Source text section start

Please note that reflectors/logo badges may vary.
The legendary Carradice build is as solid as they come. There is even a tag inside with the name of the person who made the bag, in this case Janet made this bag with her own fair hands in the workshop in Nelson.
Performance is a funny concept for a pannier. This one definitely does what it says on the tin very well. I suppose you could fault the bag for not being quite as quick to attach to a rack as others, but then it does so more solidly. There are bags that are quicker to get into, but they'll probably let some rain in.
None of my other Carradice bags are showing any signs of wear. Sure, they've developed a bit of patina, but their expected lifespan is probably longer than mine. The internet is full of stories about Carradice's customer service in the unlikely event that anything should go wrong; they really stand by their products.
The bag comes in at 822 grams on my scales, with the detachable strap another 98 grams. Yes, that is a little heavier than other panniers, but that's to be expected given the construction quality and durability. It's certainly not so heavy to be an issue.
Overall the pannier is comfortable to use; it attaches to a rack securely and stays there. The crossed straps on the main closure flap look odd but work well. While the shoulder strap is a bit utilitarian, it works well for short periods of time (it is a pannier after all)

Source text section end
The data section start

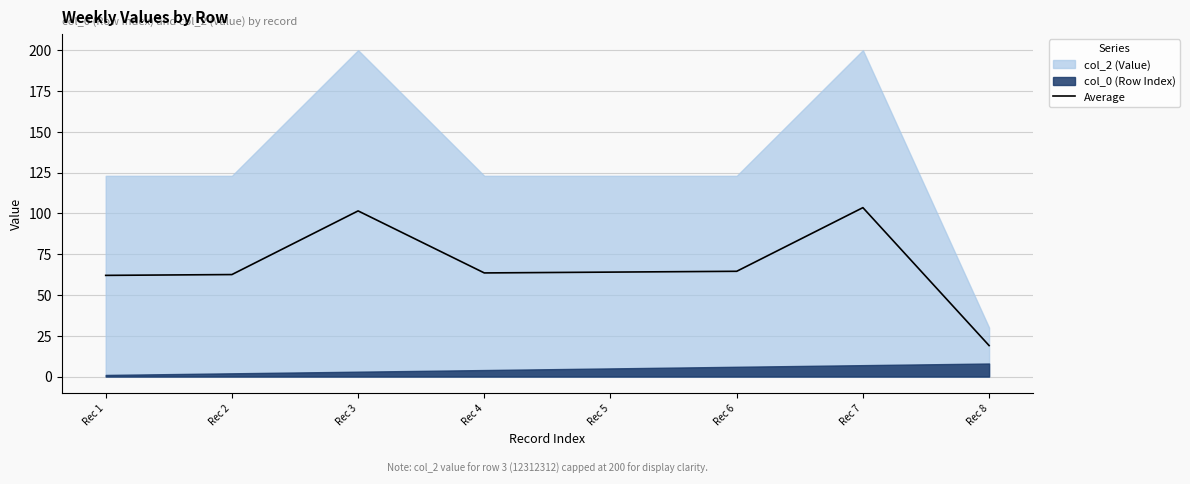

Which has a higher value, Rec 6 or Rec 8?

Rec 6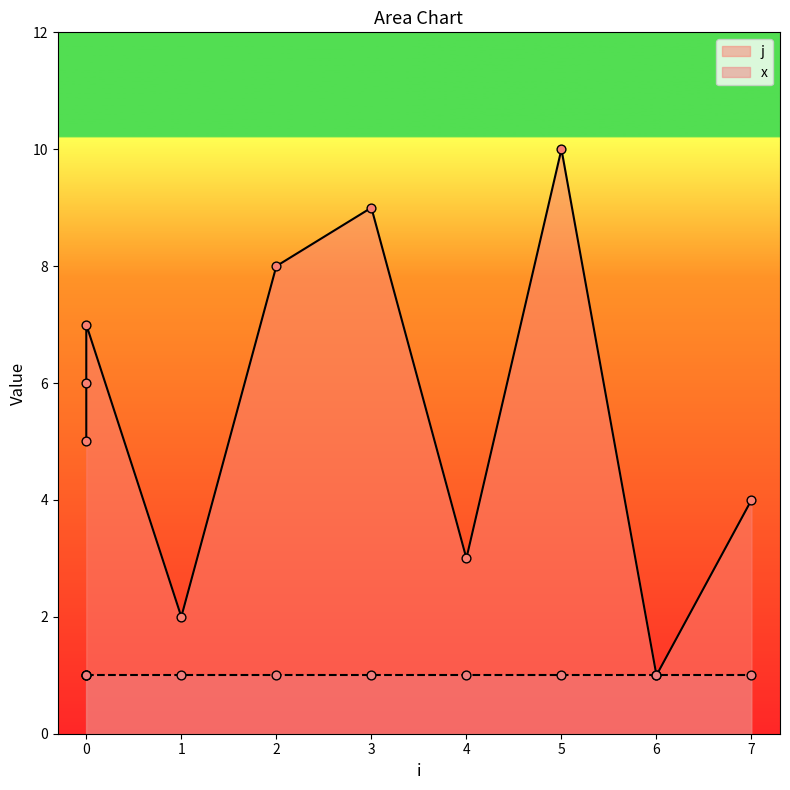

Which has a higher value, 2 or 4?

2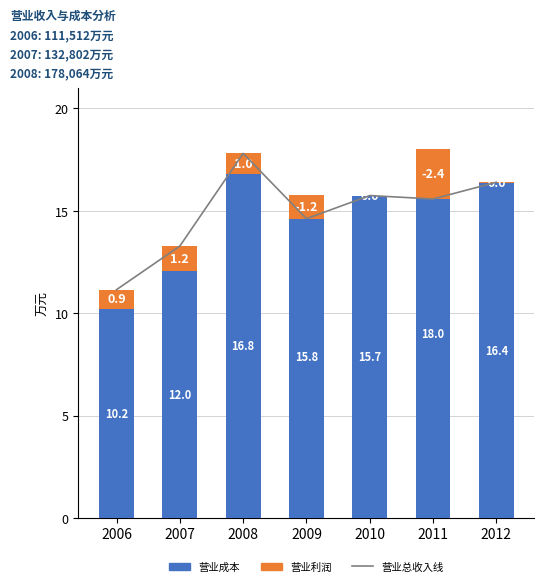

Count the number of data series in this chart.

3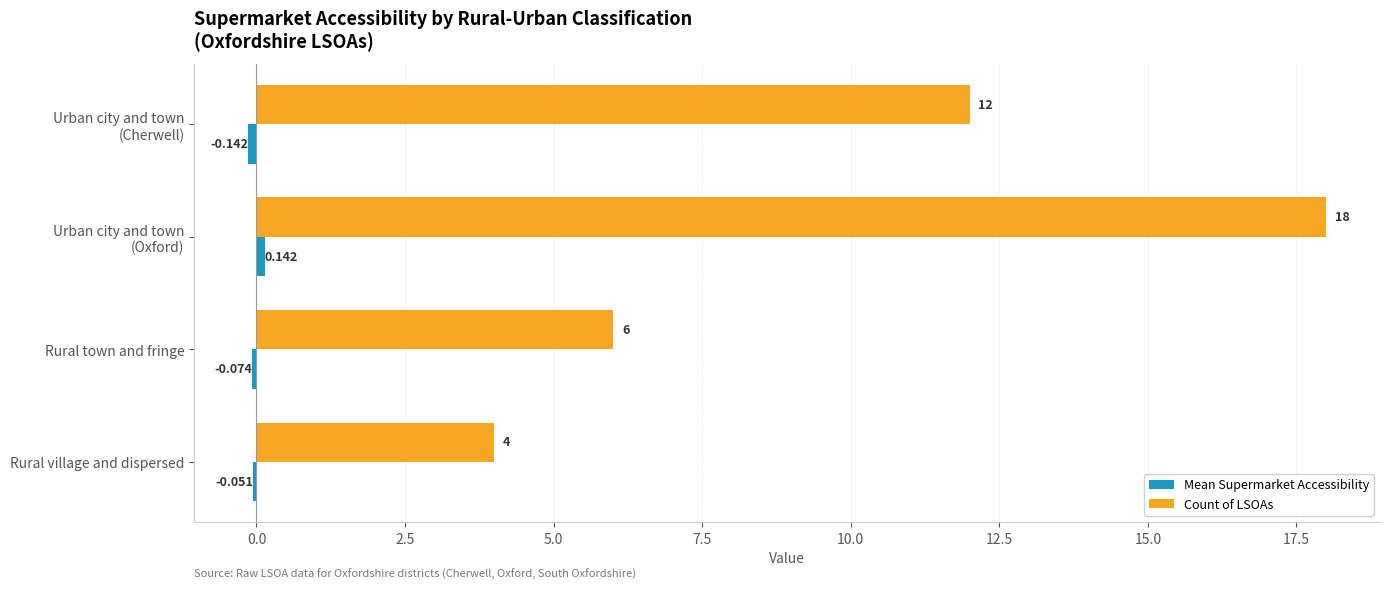

Which series has the largest total across all categories?

Count of LSOAs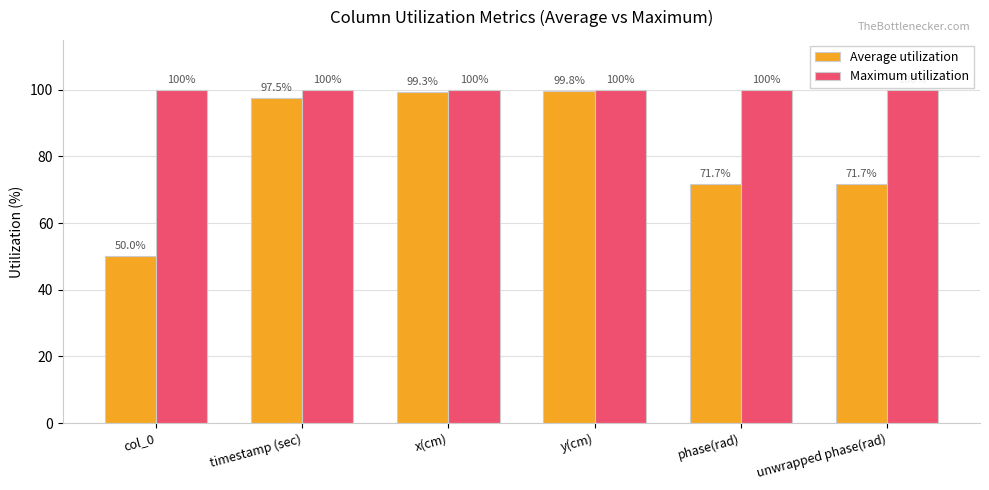

Reading left to right, what are all the values shown in this chart?

Average utilization: 50.0	97.5	99.3	99.8	71.7	71.7
Maximum utilization: 100.0	100.0	100.0	100.0	100.0	100.0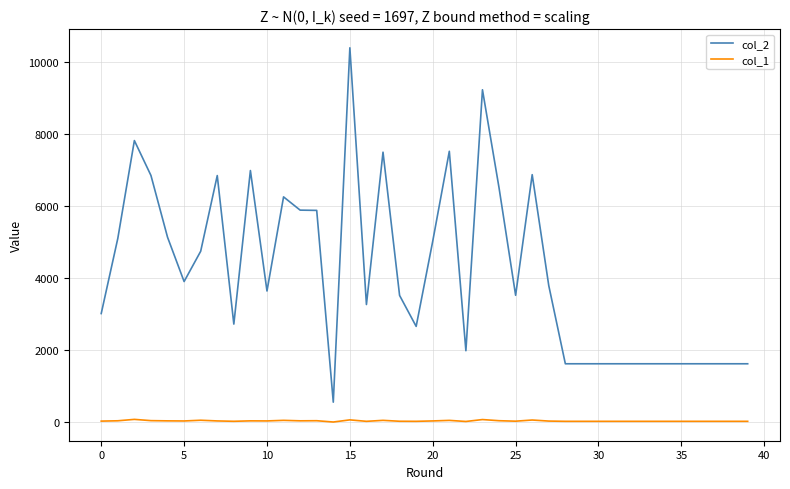

What are all the series names shown in the legend?

col_2, col_1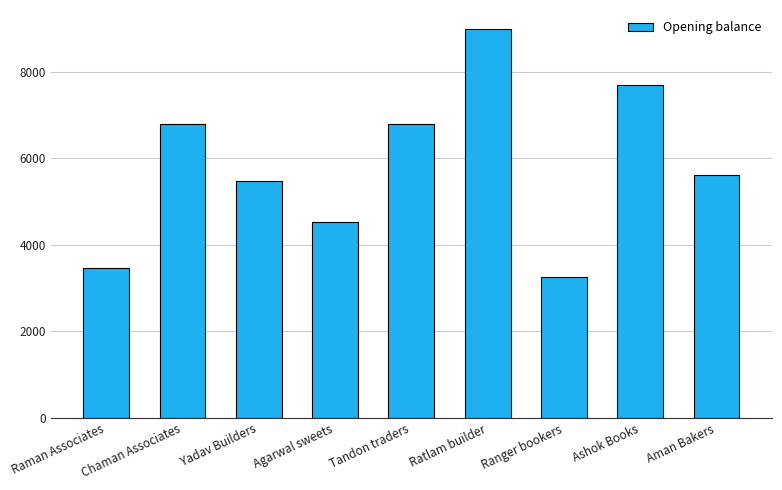

Reading right to left, what are all the values shown in this chart?

Aman Bakers=5609	Ashok Books=7698	Ranger bookers=3267	Ratlam builder=8975	Tandon traders=6789	Agarwal sweets=4532	Yadav Builders=5465	Chaman Associates=6789	Raman Associates=3456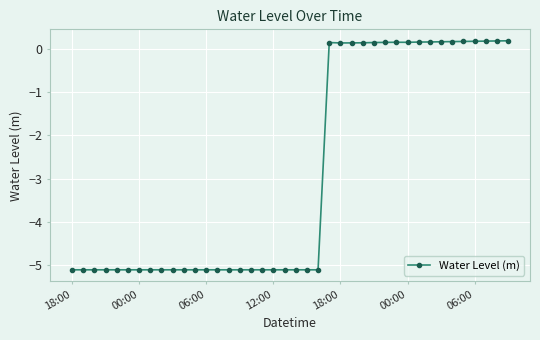

True or false: the data has more than 0 interior local peaks.

True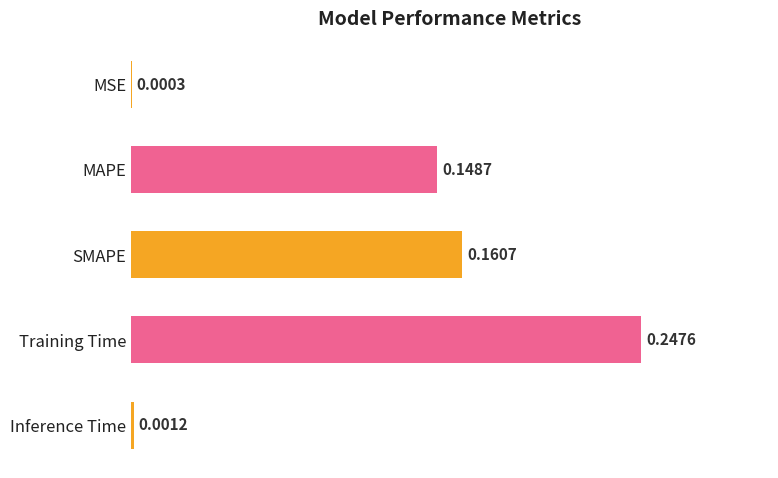

Are the bars horizontal?

Yes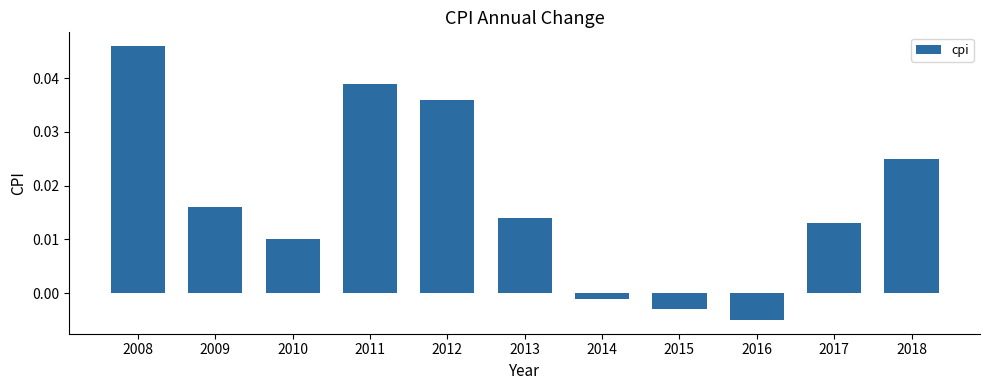

At which label is the value closest to 0?

2014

The data section end

Activity list:
1. In the pannier review, who made the bag according to the tag inside it?
2. Duplicate the pannier review from "The bag comes" up to and including "pannier after all)".
3. Rewrite the paragraph of the pannier review that begins "The bag comes in at 822 grams" so it is shorter but keeps its main facts.

Results of the exercise:
1. Janet made it, in the workshop in Nelson.

2.
The bag comes in at 822 grams on my scales, with the detachable strap another 98 grams. Yes, that is a little heavier than other panniers, but that's to be expected given the construction quality and durability. It's certainly not so heavy to be an issue.
Overall the pannier is comfortable to use; it attaches to a rack securely and stays there. The crossed straps on the main closure flap look odd but work well. While the shoulder strap is a bit utilitarian, it works well for short periods of time (it is a pannier after all)

3. The bag weighs 822 grams, plus 98 grams for the detachable strap. That is a bit heavier than other panniers, as expected for its build quality and durability, but not enough to be a problem.